Before, say 1985’s RB vintage, people thought fecal/barnyard aromatics were a purposeful part of RB’s charm and essential character. (During a visit to Piemonte in 2004 a couple of winemakers there even posited which animal was the source, such was the cliche.)

Then, when modern hygenics took over those elements disappeared from good wines. And, no on has tried to get them back.

I think the fuss about aging RB was renewed from that era: 1985 vintage and later. “Aged” Burgundy has always been of interest, and when visiting an estate there that wanted to be really hosptiable, they would frequently open a bottle of 25-30 years old for me an my wife…and then offer it to us to take with us. But, I think the idea that it could be more than a curiosity with lots of age and morph into a beautiful, sensual experience became more prevalent in the '80s, when hygeine began to reign.

My first Burgundy epiphanies were 66 and 69 Faiveleys (I don’t remember the appellations, but PC or GC) in 1983. I can still recall the frambroise, the silk and elegance.

When I worked in the cellar at Antoines in the early 80’s the crown jewels were from the 50’s & 60’s and we were still cellaring most of the amazing 71’s.

Whoah! Roberto’s back! Welcome back Roberto! [cheers.gif]

Aging wine does not go back forever I believe. I think it only goes back to the use of bottles and corks. But, I think people have been aging wine for at least a couple of hundred years or more. I have heard that the French made wine in the 1930s-1970s or so to age a long time because it was not always selling that well - gave them longer to sell it.

I have started reading this book, Amazon.com in which the author translates pieces of many of the great old books of Burgundy - Lavalle, etc.
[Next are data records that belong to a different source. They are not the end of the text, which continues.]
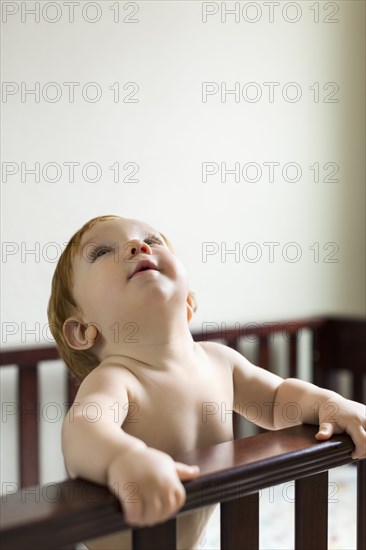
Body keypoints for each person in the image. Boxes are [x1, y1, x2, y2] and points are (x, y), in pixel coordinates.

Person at [48, 214, 366, 550]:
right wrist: (122, 459)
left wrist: (328, 403)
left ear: (187, 302)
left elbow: (276, 399)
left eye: (152, 240)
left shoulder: (218, 361)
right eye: (100, 252)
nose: (137, 246)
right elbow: (83, 428)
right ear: (82, 330)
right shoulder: (117, 379)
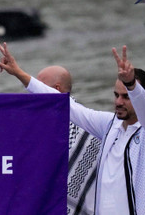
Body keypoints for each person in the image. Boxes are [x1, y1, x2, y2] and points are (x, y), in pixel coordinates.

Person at [0, 42, 145, 215]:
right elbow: (67, 105)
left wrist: (132, 85)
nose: (118, 102)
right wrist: (20, 74)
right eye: (116, 95)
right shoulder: (110, 125)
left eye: (126, 97)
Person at [36, 65, 100, 215]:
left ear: (56, 90)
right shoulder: (40, 126)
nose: (33, 96)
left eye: (38, 89)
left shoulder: (89, 126)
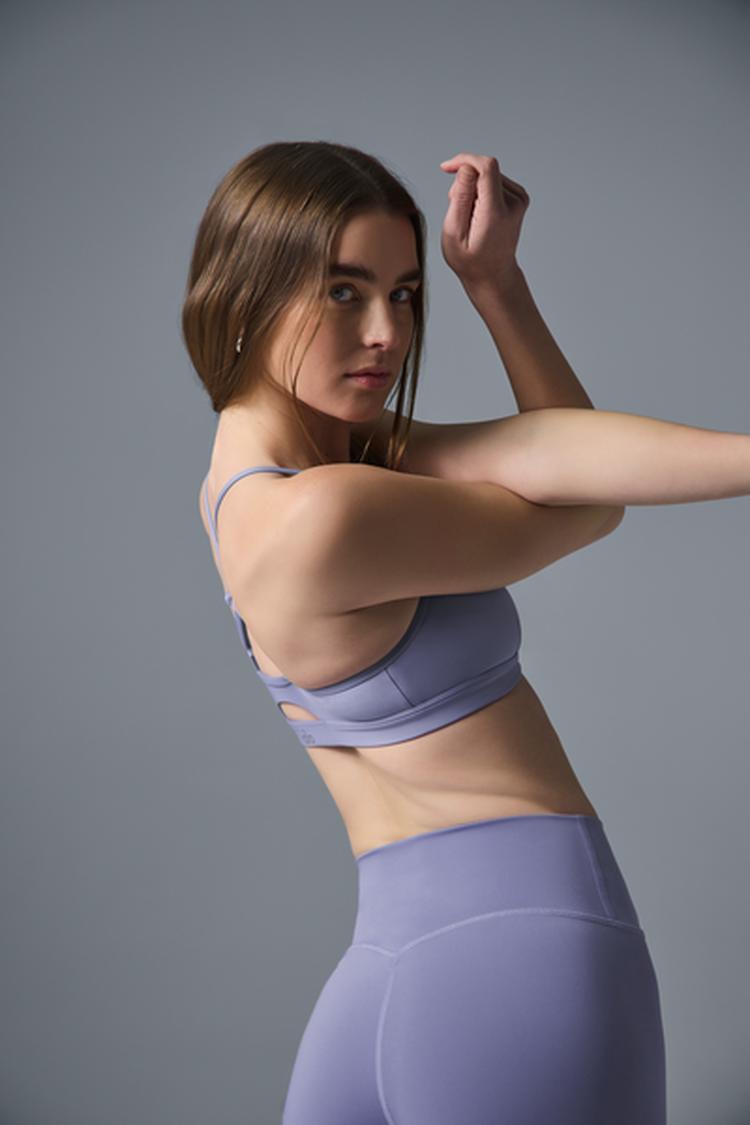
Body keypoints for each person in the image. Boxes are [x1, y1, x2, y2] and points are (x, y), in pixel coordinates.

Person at [183, 141, 748, 1123]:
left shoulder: (253, 488)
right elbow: (586, 496)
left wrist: (494, 283)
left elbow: (560, 456)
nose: (387, 333)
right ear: (245, 293)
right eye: (344, 292)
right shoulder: (326, 514)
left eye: (404, 294)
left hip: (430, 962)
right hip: (506, 950)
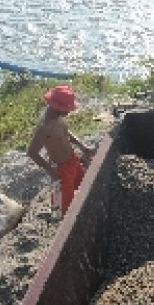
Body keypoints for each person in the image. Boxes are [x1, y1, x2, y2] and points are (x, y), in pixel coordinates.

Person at [27, 85, 96, 215]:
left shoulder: (58, 117)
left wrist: (82, 147)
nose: (69, 112)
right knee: (63, 203)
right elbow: (32, 152)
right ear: (56, 107)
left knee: (82, 184)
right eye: (67, 109)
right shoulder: (44, 127)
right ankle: (61, 218)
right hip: (60, 167)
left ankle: (76, 208)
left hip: (73, 160)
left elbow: (66, 133)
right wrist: (51, 171)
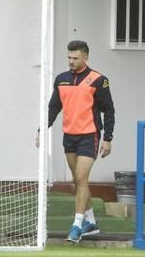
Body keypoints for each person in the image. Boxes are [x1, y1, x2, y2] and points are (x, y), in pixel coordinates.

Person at [36, 40, 115, 243]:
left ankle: (76, 225)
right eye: (69, 58)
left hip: (90, 135)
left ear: (86, 58)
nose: (71, 61)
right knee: (78, 181)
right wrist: (41, 131)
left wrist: (108, 138)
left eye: (75, 58)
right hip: (69, 136)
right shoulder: (61, 80)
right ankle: (91, 222)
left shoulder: (99, 80)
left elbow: (109, 110)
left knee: (81, 177)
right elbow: (53, 108)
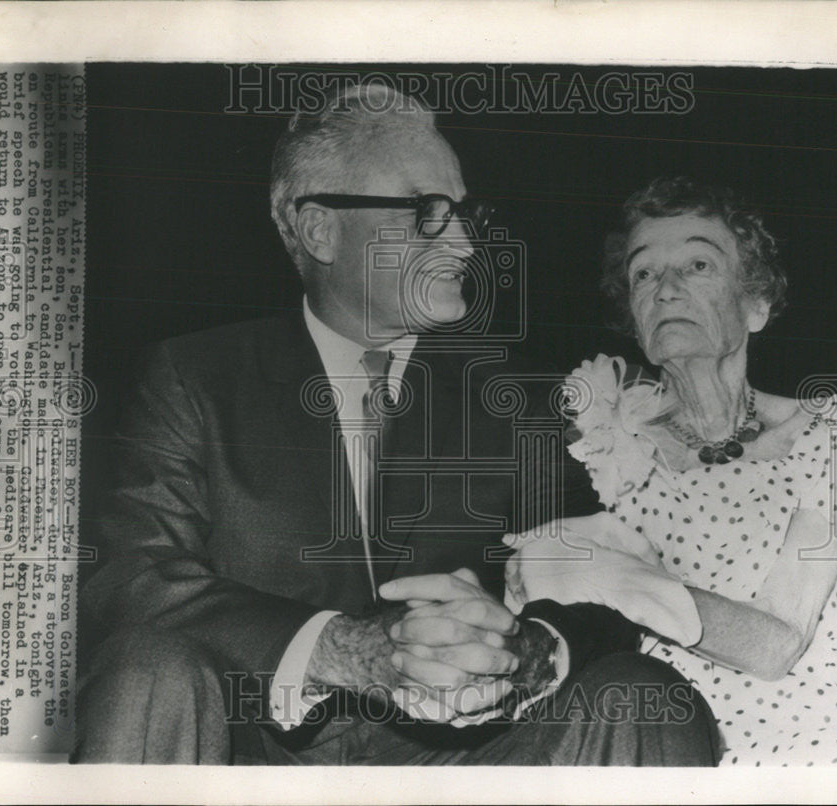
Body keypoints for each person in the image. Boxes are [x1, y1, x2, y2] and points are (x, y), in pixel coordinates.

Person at [73, 86, 720, 765]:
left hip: (468, 758)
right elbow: (132, 579)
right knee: (147, 667)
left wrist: (531, 651)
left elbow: (609, 586)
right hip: (251, 753)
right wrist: (340, 650)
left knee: (643, 693)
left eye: (465, 212)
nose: (467, 243)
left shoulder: (524, 397)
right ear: (321, 227)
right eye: (428, 211)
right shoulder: (194, 376)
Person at [505, 176, 837, 766]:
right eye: (644, 273)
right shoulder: (605, 448)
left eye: (698, 265)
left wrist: (617, 576)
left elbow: (776, 644)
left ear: (756, 304)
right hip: (658, 743)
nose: (666, 289)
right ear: (633, 314)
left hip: (824, 739)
I just started it so I don’t know how much they go into agability. So far, what I have read indicates very short aging times. Heard about this book from http://illdrinktothatpod.com/ (Episode 270)

What % of wines do you think are truly age worthy as well? Not trying to be rhetorical but being serious. I’m sure less than 10% or 5% of wines are. Maybe 1% to 2%?

The most expensive wine one could find in ancient rome was a late harvest wine that aged for years before being served so the concept of aging in literally ancient. That said, wine was mostly consumed within a year of harvest due to spoilage issues despite this type of exception.

Aging of wine as we know it today didn’t really take off until strong glass bottles and corks became widely used and it was the british who really developed a taste for aged wine during the 19th century.

In the historical sources I am aware of I don’t remember coming across the idea of a “dumb period”. It was mostly discussion of how long wines in bottle would last. Generally Chamertin was considered the longest living of the Burgundies.

Thanks, this is interesting! I’m reading the first chapter now, as the link you provided has free access to that chapter. A few pages in, he’s talking about an 1869 Richebourg and says, “this wine was not more than nine years’ old when I bought it; but Burgundy is quick in maturing.” He then moves on to describe an 1846 Hermitage that he drank through a case and a half of, drinking the last bottle with 40 years on it; good stuff!

Maybe a little OT, but wine aging was well known even in Roman times. Pliny the elder talks about the Opimian vintage that was drinkable more than one hundred years after, and says, talking about wine, that “Indeed, there is no one thing, the value of which more sensibly increases up to the twentieth year, or which decreases with greater rapidity after that period, supposing that the value of it is not by that time greatly enhanced.14 Very rarely, indeed, up to the present day, has it been known for a single15 piece of wine to cost a thousand sesterces, except, indeed, when such a sum may have been paid in a fit of extravagance and debauchery”.
On the other hand if one reads the few books about wine before 1700 published in Italy, it seems clear that aging wines was not a standard practice, that developped only during 1800. At the end of that century aging wines was even in Italy a standard practice. I think in France everything was anticipated of 100 years.